The news that American troops have already crossed the Rhine near Remagen on their eastward march spreads through the Buchenwald concentration camp like wildfire in spring 1945. Krämer, the camp elder, damps the hopes of the other prisoners: "Remagen is still a long way away". As the front line comes nearer, particularly in the west, the camp's political prisoners, members of a communist party, have set up a secret resistance organization and hidden arms with which to liberate themselves.
The men now unexpectedly see their plans in danger. A Polish prisoner arriving in Buchenwald from Auschwitz has smuggled a small child into the camp in a suitcase. While Bochow, the leader of the party organization, orders that the child be brought out of the camp, comrades Höfel and Pippig decide to hide the boy. One of the SS officers accidentally learns of their plans, but decides not to betray the child, more or less as reinsurance for his future as the Americans' approach brings the end of the war tangibly close. At the same time, however, he becomes more and more afraid of his superiors.
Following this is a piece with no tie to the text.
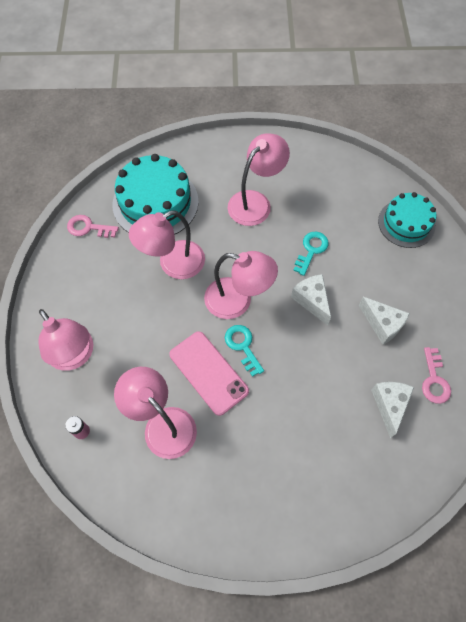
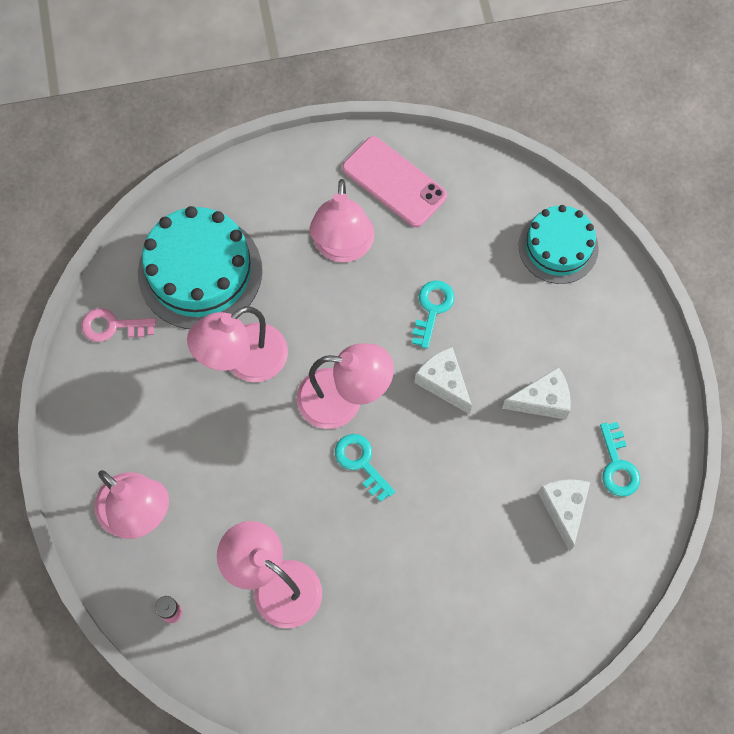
camera: 10 degrees left, 5 degrees up
(208, 372) = (322, 506): pink phone -> pink phone (394, 182)
(255, 202) = (342, 248): pink lamp -> pink lamp turned 150 degrees clockwise
(382, 324) = (542, 400): white cheese -> white cheese turned 45 degrees counterclockwise
(434, 380) = (617, 465): pink key -> turquoise key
With the help of an anonymous letter, the officer triggers a furious search for the child. The search becomes more brutal as the camp commander becomes more convinced of the existence of an organized resistance group and hopes to find the group's leaders together with the child. The prisoners are able to free themselves when the SS flee before the advancing American soldiers, leaving only a sentry squad behind; the child is among those rescued.
NACKT UNTER WÖLFEN is the first German film to concentrate on life and death in a concentration camp. The novel on which the film is based was written by Bruno Apitz, who was interned in Buchenwald as a political prisoner from 1938 to 1945. What makes Frank Beyer's achievement all the more impressive is that the film is produced without pathos and without playing with the viewers' emotions. Moreover, it does not directly show the extreme physical torture suffered, but also does not wash over it or play it down. "In my opinion, it is usually speculative to show such things. There are innumerable films in which anti-fascism is merely a pretext for shoot-outs and wild chases or for presenting torture techniques with which to shock the general public ... Indirect narrative has always been a better means of presenting torture in a more natural manner." (Frank Beyer)
The motif of organized resistance among the prisoners is of much greater importance for the film. None of them would probably have been strong enough, taken by themselves, to withstand the mental pressure and physical torture and to conceal the identity of the group's members, as well as the child from the SS. Frank Beyer is not interested in casting a political veil on the resistance: he is more interested in defending solidarity and human dignity. The prisoners, and particularly the camp elder, are repeatedly faced with the painful question whether hundreds of lives can be risked and perhaps even sacrificed for the life of a single child. In this way, saving the boy's life also becomes a symbolic act with which the prisoners successfully defend their own moral values.
"The story of the child, its arrival in Buchenwald and how it was hidden from the SS is true ... It is not true that it was the only child ... It is also true that the political prisoners were responsible for running the camp ... and that an international armed resistance group was formed in Buchenwald. The liberation is somewhat exaggerated in both the novel and the film. I do not know whether thousands of prisoners actually moved towards the gates, but I was not particularly interested in whether or not it reflected reality. What I wanted was to show this enormous contrast: the euphoric masses with their feeling of liberation and the crying child cradled in the arms of the camp elder Krämer." (Frank Beyer)
The director seeks to portray the offenders and the victims objectively and with a clear desire for realism. "Beyer does not portray any devils in human form, there are no demonic caricatures. What he presents are fairly run-of-the-mill bureaucrats and ordinary people who only occasionally indulge in cynical postures. The horror is horrifically banal and that alone explains the absence of stylized elements in the film. The figure of Zweiling is particularly well-drawn: a petty character who shilly-shallies between the various fronts and whose own opportunism proves his undoing, he is really a pitiful victim rather than a bum-bailiff." (Hans C. Blumenberg)
The hangmen never appear as distorted psychopaths and the brutality lies in the frightfully everyday nature of the terror reigning in the concentration camp, even though fanaticism does rear its ugly head every now and again. The closer the end of the war comes, the greater the evidence of opportunism in the ranks of the SS becomes as they come closer to breaking up their own power structures. The offenders never face the conflict between discipline and conscience, politics and humanity, not even as they face their own demise.